Dokumen: Penjelasan Resmi Dinas Lingkungan Hidup Luwu Timur
Kemudian bersama JURnal Celebes, mencoba memperoleh dokumen lingkungan untuk dua perusahaan CLM dan PDS. Ironisnya, dokumen-dokumen tak mereka temukan.
Melalui Dinas Lingkungan Hidup Luwu Timur, permintaan dokumen itu tak disanggupi.
JURnal Celebes pun mengajukan gugatan kepada Komisi Informasi Sulawesi Selatan. Pada 27 Desember 2022, sidang yang berlangsung sejak Agustus, akhirnya memutuskan JURnal Celebes memenangkan perkara sengketa itu.

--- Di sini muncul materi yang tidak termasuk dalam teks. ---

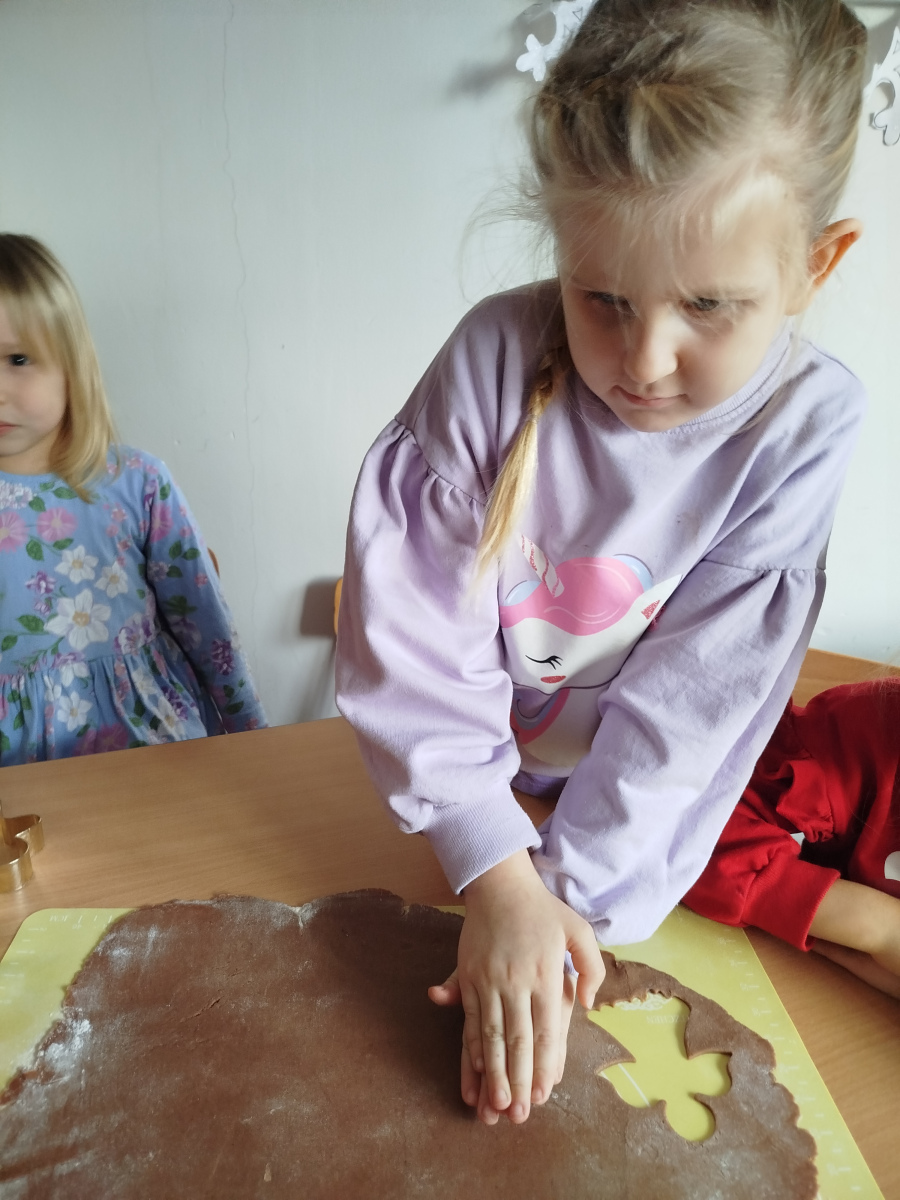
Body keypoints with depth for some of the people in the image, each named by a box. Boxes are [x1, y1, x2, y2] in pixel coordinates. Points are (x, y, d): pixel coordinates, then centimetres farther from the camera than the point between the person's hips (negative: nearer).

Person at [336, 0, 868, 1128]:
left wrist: (563, 893, -25)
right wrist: (496, 873, -29)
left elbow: (693, 690, -22)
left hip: (645, 796, 1)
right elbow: (411, 630, -26)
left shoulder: (802, 423, -20)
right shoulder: (498, 355, -24)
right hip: (465, 777, 0)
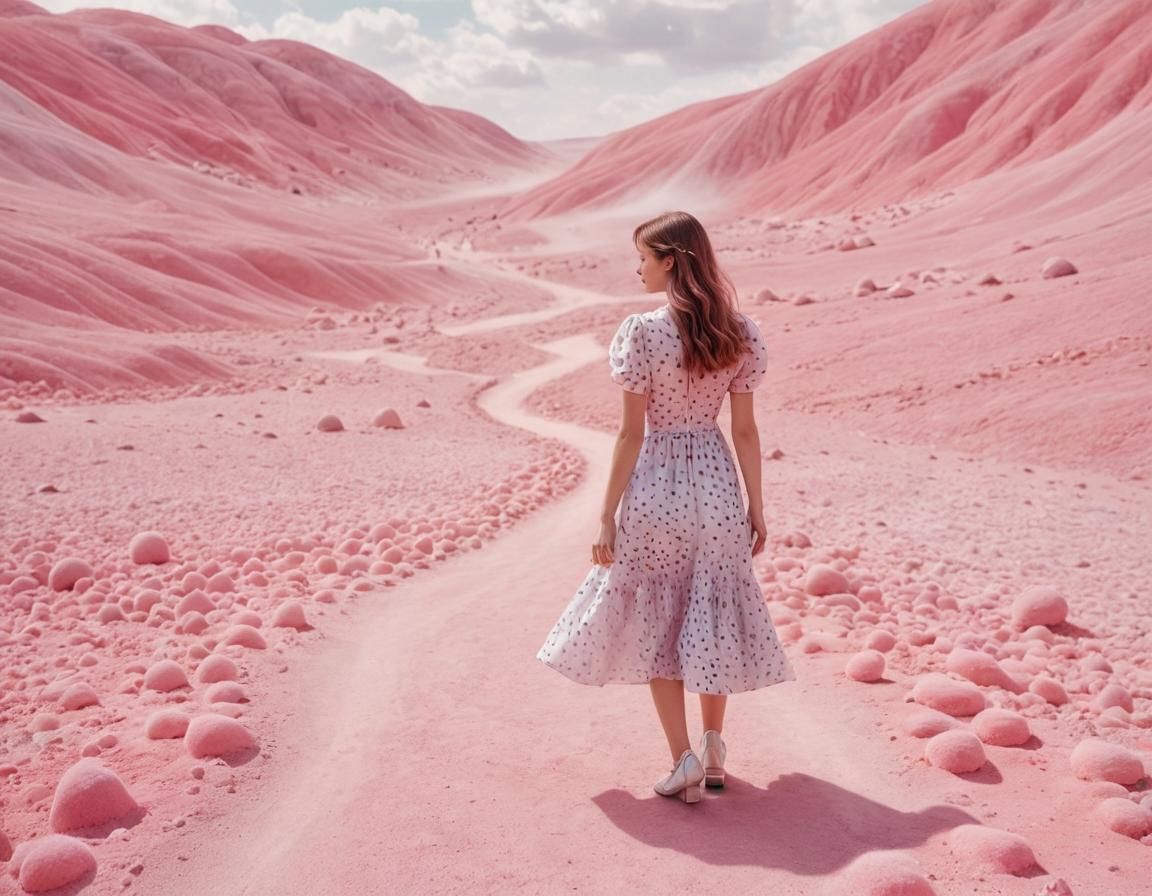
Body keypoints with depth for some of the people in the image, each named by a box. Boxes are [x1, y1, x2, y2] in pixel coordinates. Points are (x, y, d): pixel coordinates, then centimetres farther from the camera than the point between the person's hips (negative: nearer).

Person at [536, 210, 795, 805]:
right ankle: (713, 750, 27)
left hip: (655, 488, -4)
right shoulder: (739, 333, -1)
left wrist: (608, 514, -6)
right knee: (711, 619, 17)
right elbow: (745, 429, 1)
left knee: (655, 624, 10)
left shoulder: (642, 331, -15)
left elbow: (632, 432, -13)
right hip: (716, 484, 4)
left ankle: (684, 760, 8)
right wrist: (756, 507, 10)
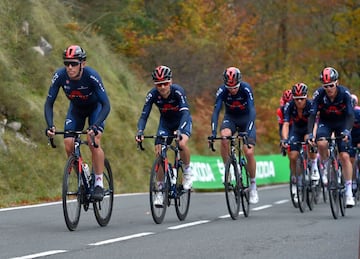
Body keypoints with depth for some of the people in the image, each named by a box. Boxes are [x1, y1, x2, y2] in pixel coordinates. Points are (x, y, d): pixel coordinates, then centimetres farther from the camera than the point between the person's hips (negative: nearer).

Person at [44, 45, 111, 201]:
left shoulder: (92, 76, -36)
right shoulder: (60, 76, -28)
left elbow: (106, 105, -35)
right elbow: (49, 103, -22)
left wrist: (95, 126, -50)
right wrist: (50, 125, -38)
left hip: (95, 107, -3)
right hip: (76, 108, 3)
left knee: (94, 142, -24)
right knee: (69, 146, -11)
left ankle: (99, 183, -10)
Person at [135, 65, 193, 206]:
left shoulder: (178, 91, -31)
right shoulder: (152, 94, -23)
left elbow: (185, 112, -39)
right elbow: (144, 115, -25)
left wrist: (180, 130, -56)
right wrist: (140, 132, -44)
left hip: (182, 120, -3)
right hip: (166, 122, 3)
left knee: (182, 144, -33)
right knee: (159, 153, -13)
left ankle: (187, 171, -4)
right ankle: (160, 190, -1)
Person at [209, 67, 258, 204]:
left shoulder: (246, 89, -27)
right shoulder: (222, 91, -22)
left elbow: (252, 110, -33)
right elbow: (216, 111, -26)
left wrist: (248, 131, -46)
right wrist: (213, 133, -38)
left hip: (246, 118, -1)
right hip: (230, 118, 1)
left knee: (249, 152, -13)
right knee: (224, 138, -32)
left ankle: (253, 186, 5)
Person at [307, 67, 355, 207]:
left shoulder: (344, 93, -25)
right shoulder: (319, 94, -23)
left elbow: (350, 114, -29)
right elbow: (312, 114, -26)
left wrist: (346, 131, -46)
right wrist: (310, 133, -39)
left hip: (342, 123, 0)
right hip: (325, 122, 0)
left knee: (344, 156, -12)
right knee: (321, 143, -33)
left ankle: (349, 192, -7)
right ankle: (325, 168, -5)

Dalam amar putusan, yang dipimpin Khaerul Mannan sebagai Ketua Majelis Komisioner, dan Andi Tadampali juga Pahir Halim sebagai anggota majelis memutuskan, menerima pemohonan JURnal Celebes, menyatakan informasi bersifat terbuka. Juga memerintahkan DLH memberikan dalam bentuk salinan keseluruhan dokumen yang dikuasai.
Adapun yang JURnal Celebes minta kepada kedua perusahaan itu antara lain, analisis mengenai dampak lingkungan (amdal) baik kerangka acuan analisis dampak lingkungan, RKL/RPL, izin pembuangan limbah, TPS limbah bahan berbahaya dan beracun sampai izin pinjam pakai kawasan hutan.
Tak punya dokumen
Meski demikian, selama sidang sengketa informasi, pada 14 September 2022, dalam lanjutan persidangan tahap ajudikasi nonligitasi, kuasa hukum termohon dari Dinas Lingkungan Hidup Luwu Timur, menyatakan, kalau dokumen amdal perusahaan adalah informasi yang dikecualikan.
Bagi DLH Luwu Timur, informasi perusahaan harusnya tidak bersifat umum dan harusnya melalui izin perusahaan atau pemilik dokumen. “Argumen kalau dokumen amdal itu dikecualikan, keliru. Faktanya, DLH Luwu Timur telah memberikan dokumen ANDAL dan RKL-RPL pada 20 Juni 2022, meski yang belum addendum,” kata Ady.
Andi Makkaraka, Dinas Lingkungan Hidup Luwu Timur, pada 10 Januari lalu mengeluarkan jawaban atas putusan KIP. Dalam poin-poin jawaban tertulis itu antara lain dia menyebutkan, untuk CLM, izin instalasi pembuangan limbah maupun limbah berbahaya tak bisa dinas berikan dengan alasan perizinan masih proses di Kementerian Lingkungan Hidup dan Kehutanan. Kemudian, izin pinjam pakai kawasan hutan pun dinas tak punya. Karena itu kewenangan pusat, dinas sarankan langsung ke KLHK.
Begitu juga PDS, dalam surat itu, Makkarama menyatakan, setelah berkoordinasi dengan perusahaan dokumen analisis mengenai dampak lingkungan (amdal) akan diberikan. Namun, dinas tak bisa berikan izin pembuangan limbah karena perusahaan memang belum punya. Begitu pula dengan izin TPS limbah berbahaya perusahaan tak punya.
Ady bilang, dalam penjelasan tertulis DLH Lutim, ada beberapa hal tidak bisa diterima, misal, soal dokumen kerangka acuan Andal tidak ditemukan.
“Padahal, dokumen KA Andal satu kesatuan dengan Andal dan RKL-RPL dan dokumen itu sudah dinas berikan.”